Concerns, though, have been raised about parking arrangements, traffic and the use of the facility, when the school is in session. At a previous meeting, resident Juliann Mills, who lives near the proposed site, heavily objected to the school location, citing serious traffic problems in the area and questioned having this facility built on RE-2 property. She stated that many residents in the area oppose the location. “I do believe we are at a point in this project that we need to seriously consider a more feasible location. The high school location has many negatives,” said Mills, when addressing the city council.
She argued that the city had a much better choice with an alternative location off Hwy. 67.
At last week’s hearing, no public comment was taken, which is the customary practice for the initial posting of new ordinances.
Councilman Phil Mella cast the sole dissenting tally. Mella stated that he didn’t have a problem with the location, but was bothered by the process that occurred in recent weeks when the site was selected. “The process was not in keeping with clear transparency,” said Mella. He indicated that he would have preferred more public input for the final site location decision.
Since he has been appointed to the council, Mella hasn’t hesitated in grilling City Manager David Buttery on a number of fiscal issues. He also emerged as a critic of recent plans to expand the project from the amenities initially promised to the voters.
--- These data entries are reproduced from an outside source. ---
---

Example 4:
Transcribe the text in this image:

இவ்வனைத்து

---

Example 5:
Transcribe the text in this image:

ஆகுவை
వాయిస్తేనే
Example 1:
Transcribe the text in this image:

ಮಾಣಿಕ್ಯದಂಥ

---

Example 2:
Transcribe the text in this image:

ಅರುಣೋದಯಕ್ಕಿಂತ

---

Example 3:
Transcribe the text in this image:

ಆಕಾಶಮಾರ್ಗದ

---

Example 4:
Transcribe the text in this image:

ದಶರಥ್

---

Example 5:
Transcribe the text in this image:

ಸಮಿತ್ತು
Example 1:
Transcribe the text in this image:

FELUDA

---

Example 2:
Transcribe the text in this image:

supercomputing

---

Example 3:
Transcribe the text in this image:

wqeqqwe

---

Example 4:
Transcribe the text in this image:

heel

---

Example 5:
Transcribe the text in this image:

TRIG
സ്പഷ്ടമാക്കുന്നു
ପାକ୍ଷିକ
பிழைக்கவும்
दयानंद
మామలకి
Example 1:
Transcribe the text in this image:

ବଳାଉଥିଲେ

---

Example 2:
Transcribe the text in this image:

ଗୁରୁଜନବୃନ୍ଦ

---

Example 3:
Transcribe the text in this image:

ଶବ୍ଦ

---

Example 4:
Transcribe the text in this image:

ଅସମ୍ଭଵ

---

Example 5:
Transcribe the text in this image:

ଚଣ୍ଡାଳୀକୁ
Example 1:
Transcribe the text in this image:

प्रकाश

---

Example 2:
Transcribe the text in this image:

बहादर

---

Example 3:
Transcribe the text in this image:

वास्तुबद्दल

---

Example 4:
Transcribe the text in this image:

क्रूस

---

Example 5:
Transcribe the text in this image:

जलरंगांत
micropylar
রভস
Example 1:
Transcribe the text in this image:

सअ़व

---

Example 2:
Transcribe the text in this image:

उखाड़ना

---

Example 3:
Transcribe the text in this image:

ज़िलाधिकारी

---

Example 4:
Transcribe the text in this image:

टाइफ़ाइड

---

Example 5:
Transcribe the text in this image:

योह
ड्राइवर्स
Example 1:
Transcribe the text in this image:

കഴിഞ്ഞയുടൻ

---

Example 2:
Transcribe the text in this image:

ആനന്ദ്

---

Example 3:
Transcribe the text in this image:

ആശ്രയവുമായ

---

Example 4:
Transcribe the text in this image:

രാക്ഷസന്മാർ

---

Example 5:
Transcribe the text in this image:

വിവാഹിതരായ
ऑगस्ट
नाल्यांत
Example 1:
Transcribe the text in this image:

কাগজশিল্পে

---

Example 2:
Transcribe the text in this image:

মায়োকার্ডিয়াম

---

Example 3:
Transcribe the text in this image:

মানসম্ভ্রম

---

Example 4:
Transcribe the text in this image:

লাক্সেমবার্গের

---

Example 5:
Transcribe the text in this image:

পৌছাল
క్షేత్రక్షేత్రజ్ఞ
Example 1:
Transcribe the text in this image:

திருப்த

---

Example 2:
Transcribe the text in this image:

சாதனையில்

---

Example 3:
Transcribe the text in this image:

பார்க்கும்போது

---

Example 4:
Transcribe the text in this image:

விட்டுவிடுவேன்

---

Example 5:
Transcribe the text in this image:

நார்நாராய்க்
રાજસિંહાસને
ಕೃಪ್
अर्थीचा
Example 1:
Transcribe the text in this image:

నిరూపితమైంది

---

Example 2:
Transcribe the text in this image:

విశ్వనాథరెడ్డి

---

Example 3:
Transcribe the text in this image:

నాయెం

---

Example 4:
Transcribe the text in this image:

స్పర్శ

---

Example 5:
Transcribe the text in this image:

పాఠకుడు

The council mainly just accepted the contract and listened to the overview provided by city attorney Erin Smith. Plus, two council members who serve as coaches for the school district, Mayor Neil Levy and Councilman Noel Sawyer, didn’t hesitate in casting tallies in approving the initial reading of the contract.
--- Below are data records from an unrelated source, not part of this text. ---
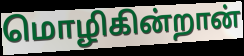
மொழிகின்றான்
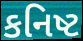
કનિષ્ટ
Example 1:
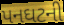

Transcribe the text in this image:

પનઘટની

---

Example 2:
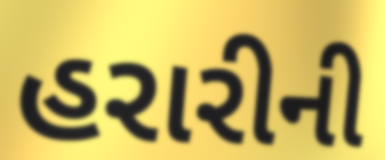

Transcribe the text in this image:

હરારીની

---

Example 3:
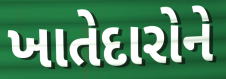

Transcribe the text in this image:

ખાતેદારોને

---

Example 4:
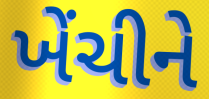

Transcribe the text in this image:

ખેંચીને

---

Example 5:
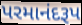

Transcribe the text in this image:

પરમાનંદરૂપ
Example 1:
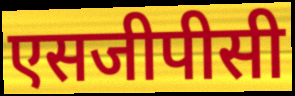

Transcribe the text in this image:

एसजीपीसी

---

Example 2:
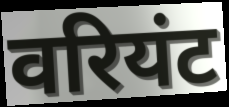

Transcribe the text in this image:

वरियंट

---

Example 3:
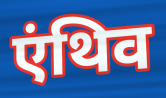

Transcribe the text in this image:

एंथिव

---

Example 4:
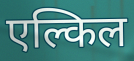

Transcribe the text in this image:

एल्किल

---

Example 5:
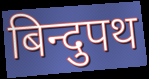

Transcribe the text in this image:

बिन्दुपथ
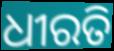
ଧୀରତି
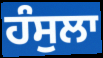
ਹੰਸੁਲਾ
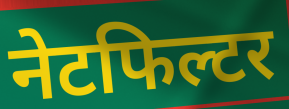
नेटफिल्टर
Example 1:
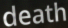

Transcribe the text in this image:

death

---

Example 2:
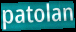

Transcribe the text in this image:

patolan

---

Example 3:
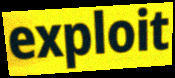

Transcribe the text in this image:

exploit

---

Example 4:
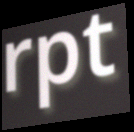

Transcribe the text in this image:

rpt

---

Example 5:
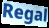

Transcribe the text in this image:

Regal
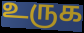
உருக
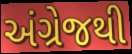
અંગ્રેજથી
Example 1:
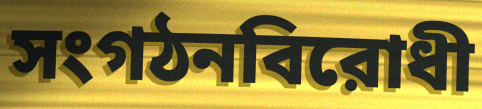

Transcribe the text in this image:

সংগঠনবিরোধী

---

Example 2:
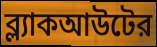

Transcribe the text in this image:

ব্ল্যাকআউটের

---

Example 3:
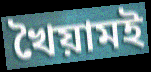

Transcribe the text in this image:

খৈয়ামই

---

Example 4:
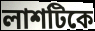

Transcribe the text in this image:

লাশটিকে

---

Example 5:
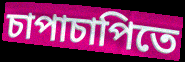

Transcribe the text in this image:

চাপাচাপিতে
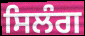
ਸਿਲੰਗ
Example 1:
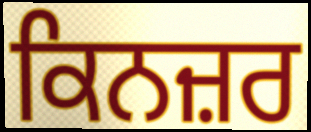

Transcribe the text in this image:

ਕਿਨਜ਼ਰ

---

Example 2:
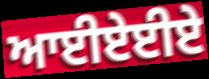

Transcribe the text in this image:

ਆਈਏਈਏ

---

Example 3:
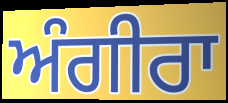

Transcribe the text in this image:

ਅੰਗੀਰਾ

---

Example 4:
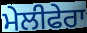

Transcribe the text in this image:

ਮੇਲੀਫੇਰਾ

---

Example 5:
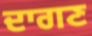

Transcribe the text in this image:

ਦਾਗਣ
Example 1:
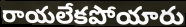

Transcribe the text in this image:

రాయలేకపోయారు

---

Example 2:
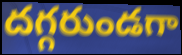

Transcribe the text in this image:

దగ్గరుండగా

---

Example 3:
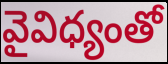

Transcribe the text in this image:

వైవిధ్యంతో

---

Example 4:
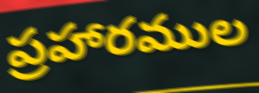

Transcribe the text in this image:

ప్రహారముల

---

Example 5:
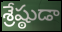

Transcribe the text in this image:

శ్రేష్ఠుడా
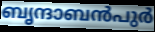
ബൃന്ദാബൻപുർ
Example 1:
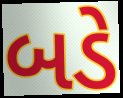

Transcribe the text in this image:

બડે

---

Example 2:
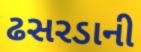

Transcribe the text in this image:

ઢસરડાની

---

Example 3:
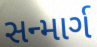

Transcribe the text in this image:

સન્માર્ગ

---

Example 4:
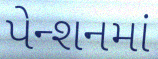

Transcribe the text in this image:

પેન્શનમાં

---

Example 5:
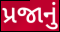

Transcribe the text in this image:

પ્રજાનું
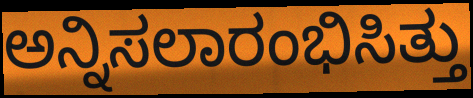
ಅನ್ನಿಸಲಾರಂಭಿಸಿತ್ತು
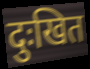
दुःखित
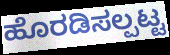
ಹೊರಡಿಸಲ್ಪಟ್ಟ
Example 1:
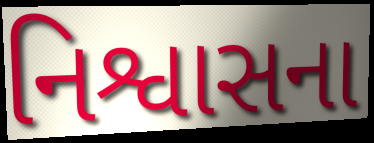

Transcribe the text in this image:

નિશ્વાસના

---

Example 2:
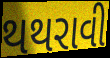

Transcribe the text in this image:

થથરાવી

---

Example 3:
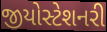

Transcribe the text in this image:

જીયોસ્ટેશનરી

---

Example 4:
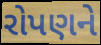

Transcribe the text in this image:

રોપણને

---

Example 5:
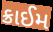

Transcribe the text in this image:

ક્રાઈમ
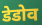
डेडोव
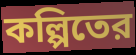
কল্পিতের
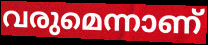
വരുമെന്നാണ്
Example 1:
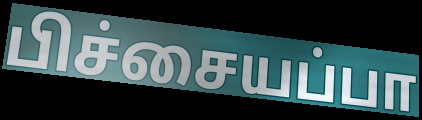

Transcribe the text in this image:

பிச்சையப்பா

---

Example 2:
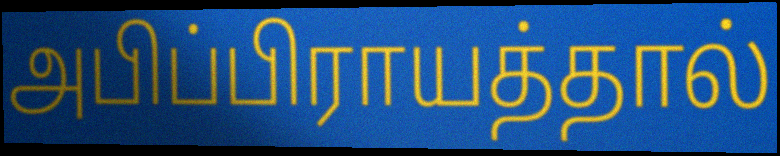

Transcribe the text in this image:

அபிப்பிராயத்தால்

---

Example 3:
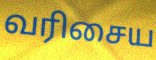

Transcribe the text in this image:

வரிசைய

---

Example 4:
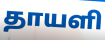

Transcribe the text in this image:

தாயளி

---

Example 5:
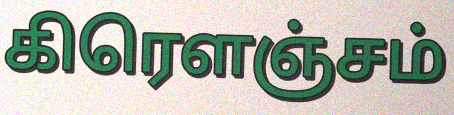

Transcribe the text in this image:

கிரௌஞ்சம்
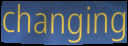
changing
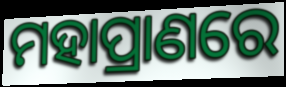
ମହାପ୍ରାଣରେ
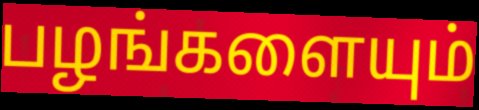
பழங்களையும்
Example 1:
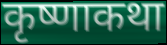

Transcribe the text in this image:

कृष्णाकथा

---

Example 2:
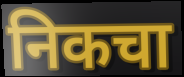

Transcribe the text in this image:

निकचा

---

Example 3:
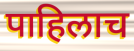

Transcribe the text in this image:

पाहिलाच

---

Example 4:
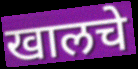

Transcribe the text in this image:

खालचे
This lack of public comment probably won’t occur on Dec. 17, with verbal sparks expected to fly.
A Lengthy Battle
Securing a site for the aquatic center has become the main hurdle of the project. Woodland Park voters strongly approved a ballot issue, allowing the city to incur debt to build a $15 million facility (with interest payments), but they didn’t pick a specific location.
For months, the city wanted to build the facility downtown in the Woodland Station area. This was touted as the best location for visitors and residents, and a good way to revitalize this anchor spot of the downtown development district. But Buttery opted to pull the plug on this location due to soaring infrastructure costs the city faced in making this spot a reality.
The city then agreed to resume talks with the school district for a specific RE-2 parcel, which was examined in the past and promptly rejected.
In recent meetings, Buttery has expressed much confidence in this location, and has assured residents it would represent a community aquatic center and not a school facility. Moreover, he has stated that the numbers work out well for the city.
Even if the council finalizes this location on Dec. 17, the deal must overcome a number of regulatory steps. Under provisions of the contract, the city has the right to obtain full details regarding any problems with this site pertaining to environmental hazards, soil deficiencies and other physical problems.The real estate transaction is expected to close on March 15.
If the deal moves forward, the city may be on track to have a new aquatic center grand opening in 2017.